Lily, the MOL woman in your life, her behaviors drive your family bananas, I understand. You state she was probably a little off-balance to start. She went to an Intensive genuinely for help! Please have compassion. She was genuinely seeking help to become balanced.
And instead became further imbalanced, in support of the "Mission" and her call "Home".
It is so good that she is reading the public postings, and telling her other
MOL friends! That is not for you to be afraid of. Maybe she will seek true help now! It is a decision that she must make on her own, as part of her recovery. Making decisions FOR her, or for other cult members, only furthers their lack of self determination. Relearning to make own decisions, without dependence upon external approval, is a slow process.
Maybe she and others will slowly wake up because the postings - that is part of the purpose of this electronic hiking trail to MOL recovery. Everyone here has found it! No doubt, MOL has a retort planned for each and every statement made on the postings.
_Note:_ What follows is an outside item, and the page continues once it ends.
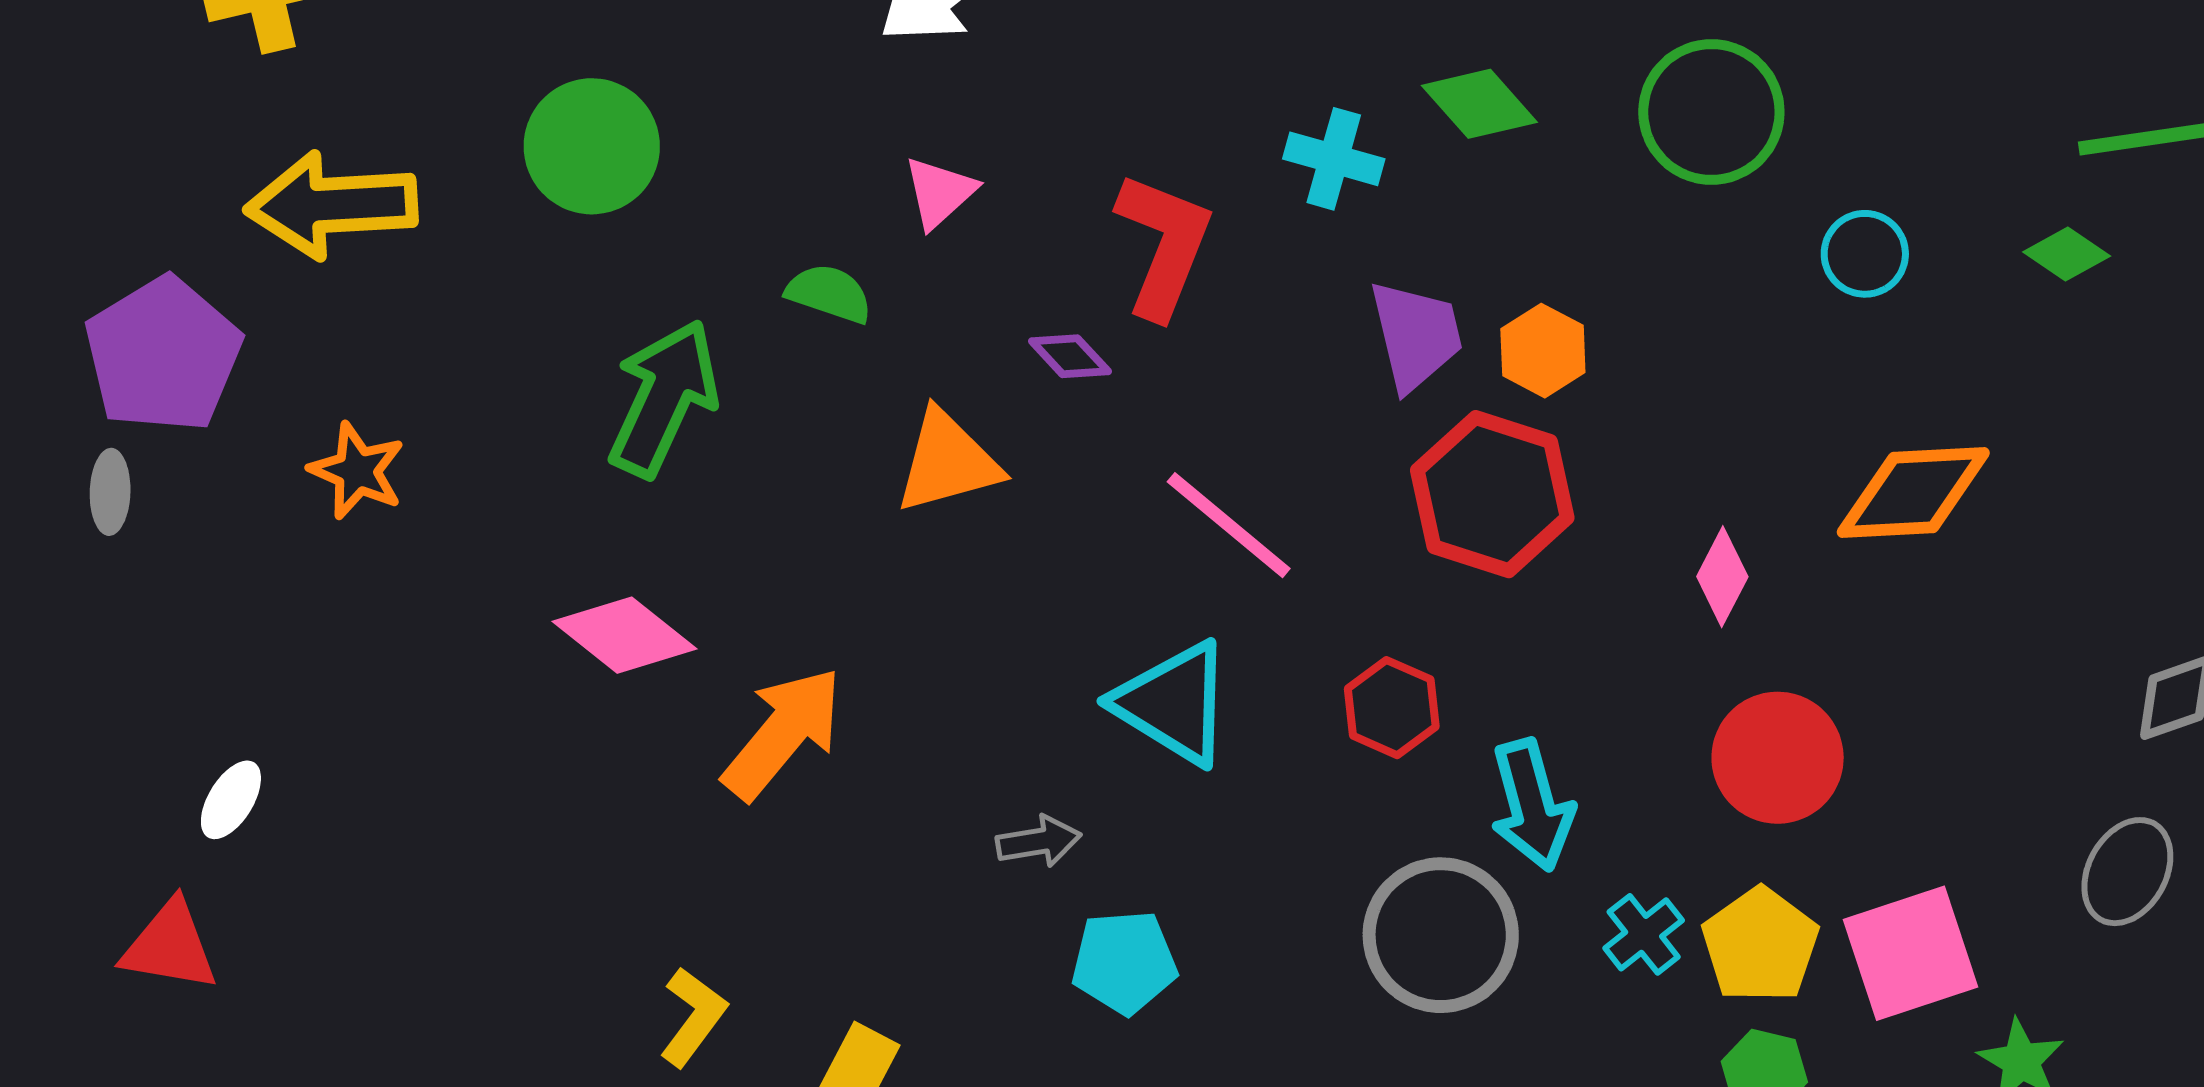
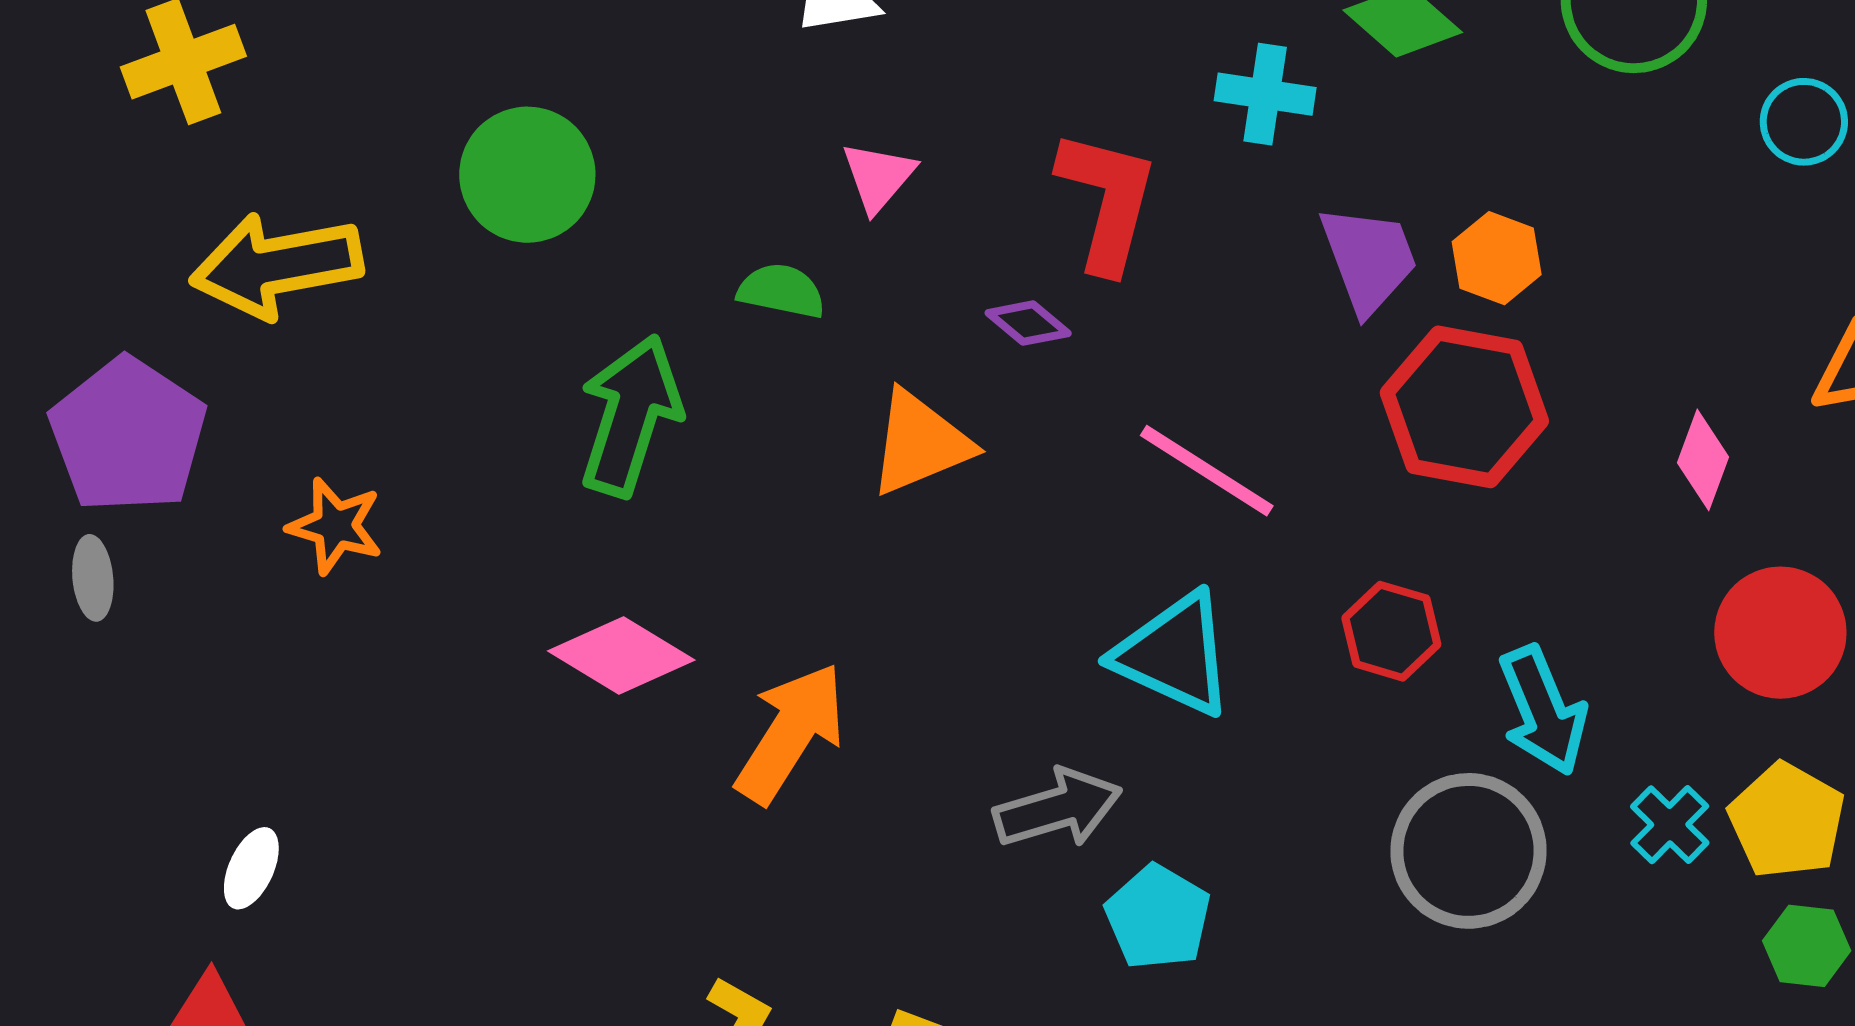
gray arrow: (1039, 841) -> (1058, 808), size x1.5
cyan pentagon: (1124, 962) -> (1158, 917), turned -30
It will be incredibly painful for anyone to 'wake up' to how they have been used / exploited,
when they truly trusted they were receiving support and guidance from well intentioned spiritual leaders. Just waking up to such a realization could cause a psychological / emotional break down. That is why a professional is useful to help this process - exit counseling.
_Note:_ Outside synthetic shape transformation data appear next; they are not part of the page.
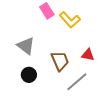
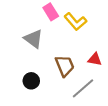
gray triangle: (26, 46) -> (33, 39), moved

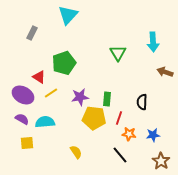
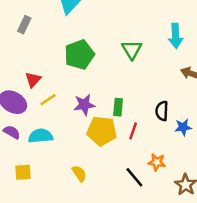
green pentagon: (64, 63) -> (79, 55), moved
red triangle: (39, 77) -> (33, 80), turned 40
orange star: (129, 134) -> (157, 162), moved
blue star: (153, 135) -> (183, 127), moved
yellow square: (27, 143) -> (23, 172), moved

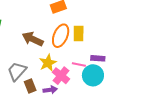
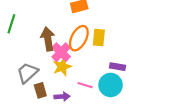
brown arrow: (33, 39) -> (48, 39), turned 50
pink line: (79, 65) -> (85, 85), moved
pink cross: (61, 76) -> (61, 52), moved

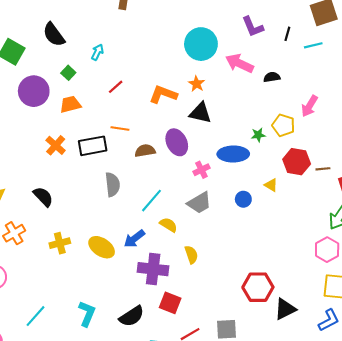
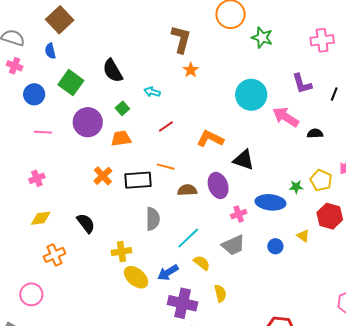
cyan arrow: (97, 52) -> (152, 92), turned -105
orange star: (197, 84) -> (191, 70), moved
yellow cross: (60, 243) -> (121, 252), moved

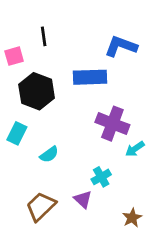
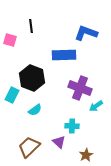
pink square: (14, 56) -> (10, 40), turned 32
black hexagon: (37, 91) -> (32, 78), moved
cyan cross: (101, 177) -> (72, 126), turned 32
brown star: (132, 218) -> (86, 155), moved

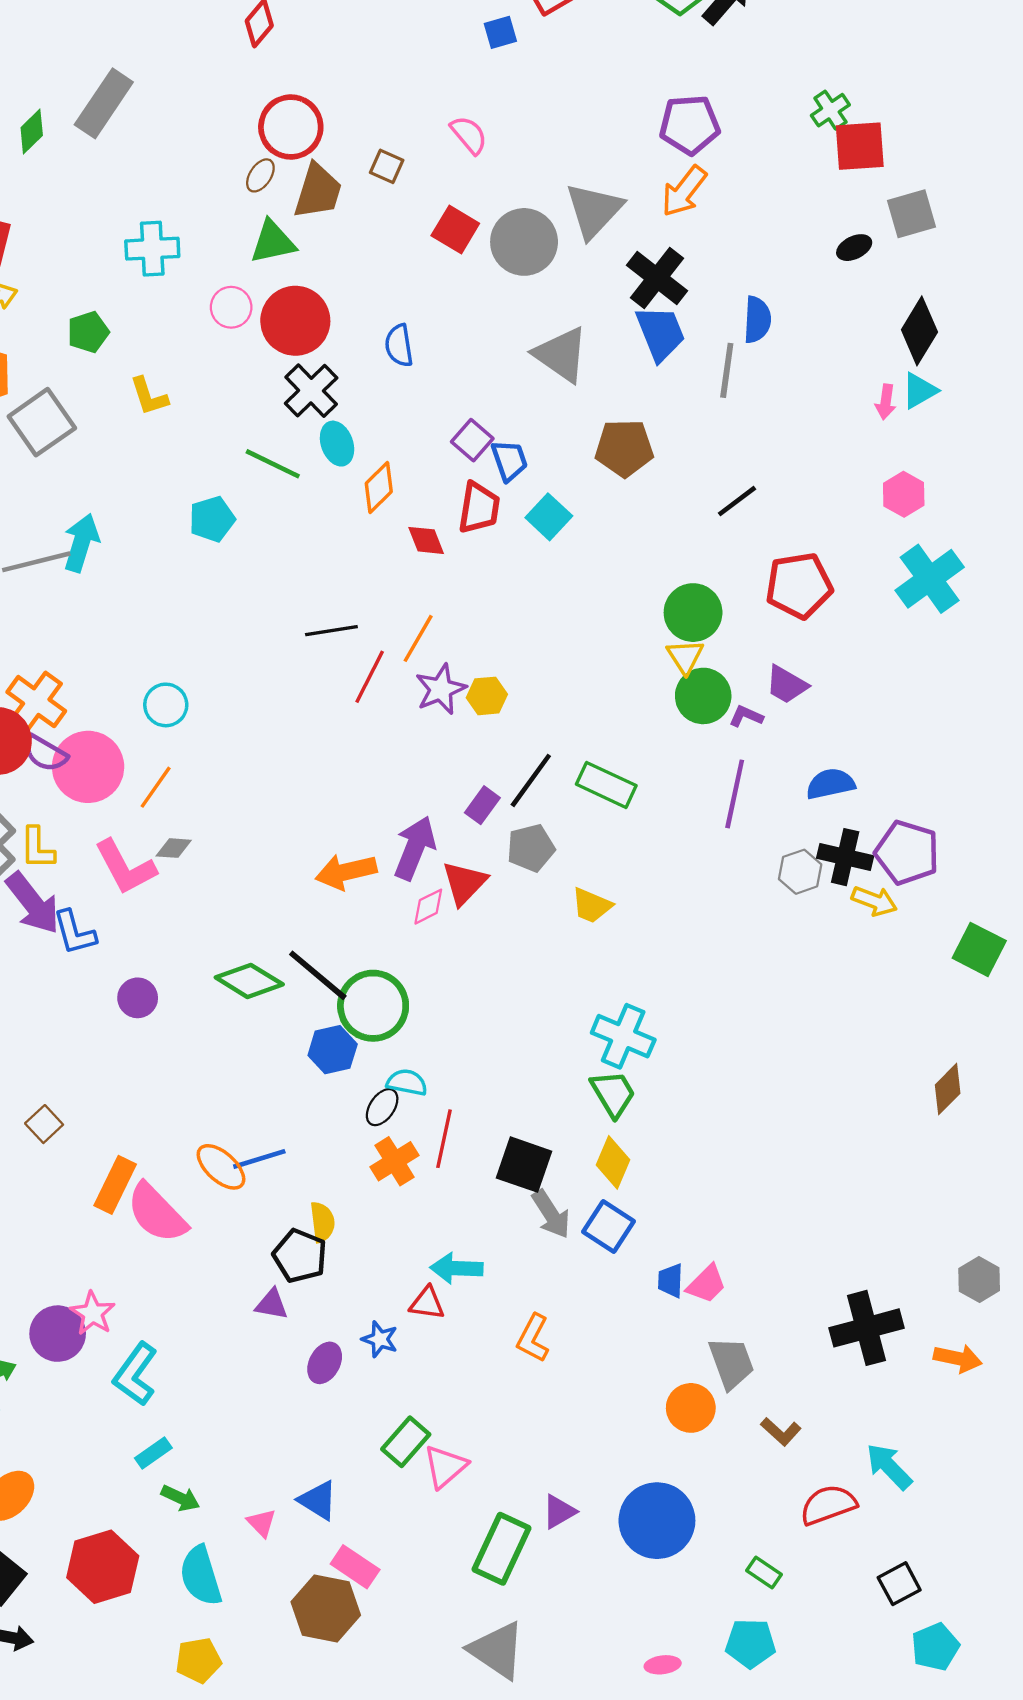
In Lalich's Bounded Choice" (the book evolved from her Phd Disertation about cults), she writes that a cult member never fully loses
their noncult persona, it just becomes increasedly bound, their perceived options in life are from an increasingly narrow arena. The way to help them see out of that arena, is for the person (therapist) to find that area where the individual still perceives the range of individual choice, and slowly build on that - painstakingly slow process. The cultee will repeatedly hit their internalized walls of restricted options.
My personal concern, is truly how absolutely brilliantly the leaders of MOL have designed their programed thought reform... it hits on each and every one of the methods of thought reform. last year, when I contacted every single cult expert in the USA for information about MOL, in the interest of arranging an intervention for my exBF... they each and every one, told me that Interventions for folks in MOL were the
toughest interventions of all. IMHO, these people are really 'washed! so so sad.
As solway wrote "There are no winners here."